同理,用户设备105可以为如图1中所示的手机,也可以为其他电子设备,本实施例不做限定。
值得说明地是,上述示例只是示范性地说明,本实施例直播可能适用的应用场景,而不能理解为对场景的限定。
根据直播时,主播与直播设备之间的距离可以分为两种场景,一种场景为远场场景,另一种场景为近场场景。
其中,远场场景是指主播与直播设备之间的距离相对较远的直播的场景,近场场景是指主播与直播设备之间的距离相对较近的直播的场景。
例如,当主播跳舞环节时,更加适用于远场场景的直播,以便观看直播的观众可以看到主播的完整的舞姿,满足观众的观看体验。而当主播跳舞完毕,进入与观众的互动环节时,更加适用于近场场景的直播,以便拉近主播与观众之间的距离,使得互动的效果更强,满足观众的互动体验。
在相关技术中,在直播的场景发生切换时,为了提高直播的可靠性,满足观众的体验,主播需要通过手动的方式切换直播设备的音频的输入输出。

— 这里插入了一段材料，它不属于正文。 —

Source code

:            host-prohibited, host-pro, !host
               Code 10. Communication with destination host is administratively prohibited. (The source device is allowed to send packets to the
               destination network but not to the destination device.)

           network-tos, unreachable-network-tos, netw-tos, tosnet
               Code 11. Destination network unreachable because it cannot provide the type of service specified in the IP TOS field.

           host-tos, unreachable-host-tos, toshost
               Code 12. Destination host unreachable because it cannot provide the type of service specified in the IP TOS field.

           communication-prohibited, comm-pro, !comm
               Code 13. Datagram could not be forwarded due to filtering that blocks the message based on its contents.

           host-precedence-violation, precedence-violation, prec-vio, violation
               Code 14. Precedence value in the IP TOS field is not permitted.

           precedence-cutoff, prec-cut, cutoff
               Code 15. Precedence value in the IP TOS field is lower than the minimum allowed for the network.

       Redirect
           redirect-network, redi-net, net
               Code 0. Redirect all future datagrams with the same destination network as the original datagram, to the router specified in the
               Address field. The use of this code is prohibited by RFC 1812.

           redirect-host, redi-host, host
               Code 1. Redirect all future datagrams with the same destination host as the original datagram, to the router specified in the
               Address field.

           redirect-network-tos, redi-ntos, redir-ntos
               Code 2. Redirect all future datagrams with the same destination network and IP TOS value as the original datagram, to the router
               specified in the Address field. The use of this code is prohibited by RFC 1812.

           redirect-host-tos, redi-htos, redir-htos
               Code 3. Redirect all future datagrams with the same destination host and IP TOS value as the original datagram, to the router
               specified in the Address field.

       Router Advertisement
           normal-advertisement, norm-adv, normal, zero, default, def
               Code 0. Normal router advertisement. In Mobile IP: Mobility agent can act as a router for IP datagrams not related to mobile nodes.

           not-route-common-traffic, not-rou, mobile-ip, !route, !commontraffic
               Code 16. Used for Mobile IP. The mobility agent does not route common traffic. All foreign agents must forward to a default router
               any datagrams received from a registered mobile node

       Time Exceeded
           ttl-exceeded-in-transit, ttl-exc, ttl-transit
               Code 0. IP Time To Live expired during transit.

例如,结合上述跳舞示例地描述,若直播场景由近场场景(即主播与观众互动的场景)切换为远场场景(即主播跳舞的场景)时,直播设备的音频的输出需要设置为直播设备的外放输出,具体为直播设备的扬声器输出,以便主播可以听到与舞蹈对应的音乐,则主播通过手动的方式对直播设备的音频的输出进行设置,选择直播设备的外放输出。
而当主播跳舞结束,由远场场景切换为近场场景时,直播设备的音频的输出需要设为耳机输出,以避免观众听到被直播设备收录的观众的互动音频信息,则直播通过手动的方式对直播设备的音频的输出进行设置,选择与直播设备连接的耳机输出。
应该理解地是,上述示例只是以主播跳舞为例(即直播内容为舞蹈),对相关技术中的音频的输入输出进行切换进行描述,而不能理解为对直播内容的限定。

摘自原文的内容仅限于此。